On Thursday a federal judge ruled that a federal suit brought by the Firearms Police Coalition against the city and the Gun Permit Unit can continue, which will hopefully send a clear message to governments across the country: quit putting the Second Amendment rights of your citizens on the back burner or get ready to face legal challenges of your own.
In his nine-page ruling Thursday, U.S. District Judge Michael Baylson denied a motion to dismiss filed by Philadelphia, the city’s police commissioner Danielle Outlaw and the Pennsylvania State Police Commissioner Colonel Robert Evanchick, saying that he needed more information to resolve the dispute at hand.
“The Court will not attempt to analyze or resolve the significant issues raised by both parties in the briefing,” Baylson wrote. “The Court believes that an evidentiary hearing should take place to explore the issues with direct and cross-examination, followed by briefing on the merits.”
The final hearing is scheduled for April 19.
According to the ruling, the city claims that “the rapid processing of a firearms license application for public carrying during a public health emergency is not a right protected under the Second Amendment.”
Whereas the Firearm Policy Coalition says the extent to which the city has delayed applications, and its failure to implement any sort of online permitting system during the pandemic, constitutes “an infringement on applicants’ constitutional rights under the Second Amendment and Fourteenth Amendment.”
Keep in mind that Philadelphia is in the midst of an historic rise in violent crime. There were 499 homicides in 2020, which was the highest in nearly 30 years, yet the city says that preventing people from legally carrying their firearm by imposing long delays in processing carry permits doesn’t impact the Second Amendment rights of residents?
Gang members, drug dealers, and individuals willing to engage in a crime of opportunity aren’t carrying their guns legally. They’re not going through the lengthy process of applying for their concealed carry permit, and Philly’s crime rate would indicate that there are quite a few criminals carrying and using guns illegally with little fear of the consequences.

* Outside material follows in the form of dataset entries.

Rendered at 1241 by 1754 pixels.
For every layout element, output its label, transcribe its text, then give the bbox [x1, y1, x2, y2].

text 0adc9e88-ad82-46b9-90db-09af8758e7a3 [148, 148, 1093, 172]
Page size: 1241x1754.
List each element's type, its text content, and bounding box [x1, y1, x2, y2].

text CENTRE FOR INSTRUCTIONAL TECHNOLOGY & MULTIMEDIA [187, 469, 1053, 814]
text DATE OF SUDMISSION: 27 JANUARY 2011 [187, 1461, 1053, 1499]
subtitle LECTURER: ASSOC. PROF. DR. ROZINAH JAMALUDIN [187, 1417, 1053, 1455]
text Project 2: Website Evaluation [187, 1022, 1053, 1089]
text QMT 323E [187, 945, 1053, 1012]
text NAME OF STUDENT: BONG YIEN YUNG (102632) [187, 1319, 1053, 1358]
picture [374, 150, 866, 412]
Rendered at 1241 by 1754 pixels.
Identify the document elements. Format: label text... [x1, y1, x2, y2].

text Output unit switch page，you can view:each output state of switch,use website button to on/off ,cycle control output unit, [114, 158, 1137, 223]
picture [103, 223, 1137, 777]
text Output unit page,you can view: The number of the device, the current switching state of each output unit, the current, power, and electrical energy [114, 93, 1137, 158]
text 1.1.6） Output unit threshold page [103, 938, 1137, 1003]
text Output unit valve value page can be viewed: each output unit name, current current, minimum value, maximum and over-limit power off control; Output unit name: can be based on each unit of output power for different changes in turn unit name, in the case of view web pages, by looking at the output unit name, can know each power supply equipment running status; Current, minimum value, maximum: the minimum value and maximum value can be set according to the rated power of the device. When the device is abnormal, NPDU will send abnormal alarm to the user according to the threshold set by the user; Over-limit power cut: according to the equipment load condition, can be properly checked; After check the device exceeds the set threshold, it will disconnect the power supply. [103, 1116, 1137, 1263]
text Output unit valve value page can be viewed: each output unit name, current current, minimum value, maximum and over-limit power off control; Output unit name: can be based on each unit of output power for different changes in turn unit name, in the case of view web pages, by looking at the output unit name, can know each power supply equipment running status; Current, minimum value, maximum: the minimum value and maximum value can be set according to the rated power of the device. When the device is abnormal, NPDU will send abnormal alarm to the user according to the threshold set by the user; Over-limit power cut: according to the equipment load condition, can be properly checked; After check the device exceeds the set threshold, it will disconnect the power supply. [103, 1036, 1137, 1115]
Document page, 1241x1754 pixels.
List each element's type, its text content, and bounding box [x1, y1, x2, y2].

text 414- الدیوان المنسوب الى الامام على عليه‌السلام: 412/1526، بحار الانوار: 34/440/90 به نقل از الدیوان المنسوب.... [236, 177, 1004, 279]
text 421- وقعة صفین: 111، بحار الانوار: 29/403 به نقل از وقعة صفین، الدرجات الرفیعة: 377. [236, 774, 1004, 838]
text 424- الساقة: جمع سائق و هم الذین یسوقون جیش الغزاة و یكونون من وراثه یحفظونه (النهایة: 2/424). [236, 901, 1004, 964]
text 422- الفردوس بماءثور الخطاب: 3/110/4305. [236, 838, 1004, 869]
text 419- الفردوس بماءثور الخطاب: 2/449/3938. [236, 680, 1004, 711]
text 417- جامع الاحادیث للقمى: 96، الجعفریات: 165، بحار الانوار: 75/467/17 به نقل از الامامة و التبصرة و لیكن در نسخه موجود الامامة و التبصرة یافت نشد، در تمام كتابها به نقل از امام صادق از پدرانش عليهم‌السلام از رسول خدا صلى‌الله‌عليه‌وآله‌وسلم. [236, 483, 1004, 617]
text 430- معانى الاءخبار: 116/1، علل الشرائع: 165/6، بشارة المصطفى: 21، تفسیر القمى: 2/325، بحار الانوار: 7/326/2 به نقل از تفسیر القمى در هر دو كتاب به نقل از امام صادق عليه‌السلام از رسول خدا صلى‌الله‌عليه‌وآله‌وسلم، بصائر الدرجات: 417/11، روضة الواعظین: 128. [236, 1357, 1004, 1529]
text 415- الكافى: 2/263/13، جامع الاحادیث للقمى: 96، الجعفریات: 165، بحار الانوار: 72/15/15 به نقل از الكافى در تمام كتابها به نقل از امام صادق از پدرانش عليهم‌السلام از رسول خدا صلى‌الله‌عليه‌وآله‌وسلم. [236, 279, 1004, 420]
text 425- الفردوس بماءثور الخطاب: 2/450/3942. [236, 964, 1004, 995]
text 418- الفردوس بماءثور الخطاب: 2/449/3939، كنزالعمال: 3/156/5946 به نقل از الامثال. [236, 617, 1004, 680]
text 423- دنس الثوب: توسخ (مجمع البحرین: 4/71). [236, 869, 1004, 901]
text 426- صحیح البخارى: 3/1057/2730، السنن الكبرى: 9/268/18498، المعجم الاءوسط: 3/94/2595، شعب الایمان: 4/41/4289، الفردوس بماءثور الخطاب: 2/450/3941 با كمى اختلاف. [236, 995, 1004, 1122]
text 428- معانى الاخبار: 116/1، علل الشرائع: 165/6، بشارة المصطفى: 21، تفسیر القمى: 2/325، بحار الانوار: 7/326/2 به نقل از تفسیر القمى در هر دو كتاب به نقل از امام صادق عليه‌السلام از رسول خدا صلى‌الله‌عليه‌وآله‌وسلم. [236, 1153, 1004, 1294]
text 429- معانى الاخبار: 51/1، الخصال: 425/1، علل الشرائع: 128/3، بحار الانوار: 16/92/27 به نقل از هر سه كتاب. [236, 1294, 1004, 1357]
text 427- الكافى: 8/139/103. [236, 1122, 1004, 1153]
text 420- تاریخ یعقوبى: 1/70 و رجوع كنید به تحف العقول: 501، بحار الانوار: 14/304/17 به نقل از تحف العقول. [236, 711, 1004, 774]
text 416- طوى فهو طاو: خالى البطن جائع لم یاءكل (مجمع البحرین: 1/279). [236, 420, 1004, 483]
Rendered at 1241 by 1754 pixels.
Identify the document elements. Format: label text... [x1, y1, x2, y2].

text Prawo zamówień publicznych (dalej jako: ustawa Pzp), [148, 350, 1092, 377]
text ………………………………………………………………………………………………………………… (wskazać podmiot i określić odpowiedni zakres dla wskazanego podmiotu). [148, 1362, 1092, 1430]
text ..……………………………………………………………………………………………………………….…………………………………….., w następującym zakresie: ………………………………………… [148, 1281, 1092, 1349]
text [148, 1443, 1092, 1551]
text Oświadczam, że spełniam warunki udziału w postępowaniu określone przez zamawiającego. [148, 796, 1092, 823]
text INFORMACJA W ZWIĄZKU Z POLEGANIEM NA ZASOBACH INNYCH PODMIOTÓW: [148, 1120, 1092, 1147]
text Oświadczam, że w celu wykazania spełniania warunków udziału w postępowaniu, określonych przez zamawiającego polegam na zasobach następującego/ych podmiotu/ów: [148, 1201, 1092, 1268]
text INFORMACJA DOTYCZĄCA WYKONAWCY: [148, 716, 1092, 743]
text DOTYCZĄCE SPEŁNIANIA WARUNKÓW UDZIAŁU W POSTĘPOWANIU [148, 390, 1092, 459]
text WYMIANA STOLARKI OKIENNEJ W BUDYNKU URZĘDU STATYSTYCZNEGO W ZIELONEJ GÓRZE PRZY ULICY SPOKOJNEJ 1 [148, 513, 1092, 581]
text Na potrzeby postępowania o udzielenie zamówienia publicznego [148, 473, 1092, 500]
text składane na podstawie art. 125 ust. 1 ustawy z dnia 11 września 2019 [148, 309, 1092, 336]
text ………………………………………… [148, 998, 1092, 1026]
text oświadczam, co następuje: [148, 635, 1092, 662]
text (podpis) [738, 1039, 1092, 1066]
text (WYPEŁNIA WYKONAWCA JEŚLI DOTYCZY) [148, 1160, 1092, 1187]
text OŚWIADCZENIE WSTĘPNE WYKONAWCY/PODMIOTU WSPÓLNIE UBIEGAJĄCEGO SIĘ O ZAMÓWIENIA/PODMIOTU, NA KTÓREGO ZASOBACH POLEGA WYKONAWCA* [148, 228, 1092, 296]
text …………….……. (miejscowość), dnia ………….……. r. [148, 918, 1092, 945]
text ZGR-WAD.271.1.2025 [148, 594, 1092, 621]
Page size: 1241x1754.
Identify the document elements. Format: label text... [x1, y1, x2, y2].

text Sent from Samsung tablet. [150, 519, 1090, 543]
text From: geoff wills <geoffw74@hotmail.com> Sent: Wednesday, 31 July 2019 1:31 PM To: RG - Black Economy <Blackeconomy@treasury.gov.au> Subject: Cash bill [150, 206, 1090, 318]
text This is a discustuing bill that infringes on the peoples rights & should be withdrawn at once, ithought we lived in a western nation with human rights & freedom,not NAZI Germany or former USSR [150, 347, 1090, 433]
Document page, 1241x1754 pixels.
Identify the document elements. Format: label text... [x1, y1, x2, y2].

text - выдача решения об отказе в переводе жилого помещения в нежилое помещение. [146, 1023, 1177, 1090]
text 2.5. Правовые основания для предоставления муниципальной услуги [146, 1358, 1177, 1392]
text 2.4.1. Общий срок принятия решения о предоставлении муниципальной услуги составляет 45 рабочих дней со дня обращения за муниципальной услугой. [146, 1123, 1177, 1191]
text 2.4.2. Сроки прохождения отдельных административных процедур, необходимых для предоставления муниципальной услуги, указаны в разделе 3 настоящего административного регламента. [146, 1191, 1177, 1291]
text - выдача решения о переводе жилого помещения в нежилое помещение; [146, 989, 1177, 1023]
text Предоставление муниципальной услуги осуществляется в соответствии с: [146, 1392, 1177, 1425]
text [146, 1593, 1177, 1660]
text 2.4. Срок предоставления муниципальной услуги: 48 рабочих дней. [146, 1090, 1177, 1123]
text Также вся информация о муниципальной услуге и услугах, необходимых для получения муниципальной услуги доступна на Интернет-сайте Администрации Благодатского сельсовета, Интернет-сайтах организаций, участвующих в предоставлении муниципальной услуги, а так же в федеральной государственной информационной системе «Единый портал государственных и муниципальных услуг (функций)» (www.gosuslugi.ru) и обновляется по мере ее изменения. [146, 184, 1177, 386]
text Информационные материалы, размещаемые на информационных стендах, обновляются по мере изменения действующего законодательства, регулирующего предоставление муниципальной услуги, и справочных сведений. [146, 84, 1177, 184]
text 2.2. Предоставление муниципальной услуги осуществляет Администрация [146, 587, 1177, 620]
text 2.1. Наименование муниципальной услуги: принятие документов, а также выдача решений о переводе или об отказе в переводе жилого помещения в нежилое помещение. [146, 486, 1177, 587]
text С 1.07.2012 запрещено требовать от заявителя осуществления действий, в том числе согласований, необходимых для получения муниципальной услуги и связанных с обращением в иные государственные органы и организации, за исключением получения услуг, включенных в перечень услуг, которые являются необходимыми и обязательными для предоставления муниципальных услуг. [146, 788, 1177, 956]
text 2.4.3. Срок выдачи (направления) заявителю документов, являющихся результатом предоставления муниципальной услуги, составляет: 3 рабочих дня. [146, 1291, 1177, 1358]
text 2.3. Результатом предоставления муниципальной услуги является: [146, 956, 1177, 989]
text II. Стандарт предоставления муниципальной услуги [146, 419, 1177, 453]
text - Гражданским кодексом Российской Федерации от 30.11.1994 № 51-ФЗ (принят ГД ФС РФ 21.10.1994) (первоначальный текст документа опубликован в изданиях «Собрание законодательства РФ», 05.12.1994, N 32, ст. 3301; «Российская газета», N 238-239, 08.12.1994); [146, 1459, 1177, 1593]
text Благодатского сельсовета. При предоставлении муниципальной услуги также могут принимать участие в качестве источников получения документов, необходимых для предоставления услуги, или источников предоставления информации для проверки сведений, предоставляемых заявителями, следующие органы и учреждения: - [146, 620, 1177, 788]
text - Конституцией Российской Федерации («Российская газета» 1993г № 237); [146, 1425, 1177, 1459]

Instead, it’s legal gun owners who would like to carry for self-defense who’ve been impacted by the city’s slow-walking of carry permit applications. At a time of increased violence the city is making it impossible for those gun owners to legally carry a firearm to protect themselves by forcing them to wait for months on end before they can even drop off their application for a carry permit.
Judge Bayslon made the right decision in allowing the lawsuit to proceed. It would be great if the Philly PD and the Gun Permit Unit were to follow suit and begin processing and accepting these applications in a timely manner, but it may very well take the federal judiciary to force them to do so.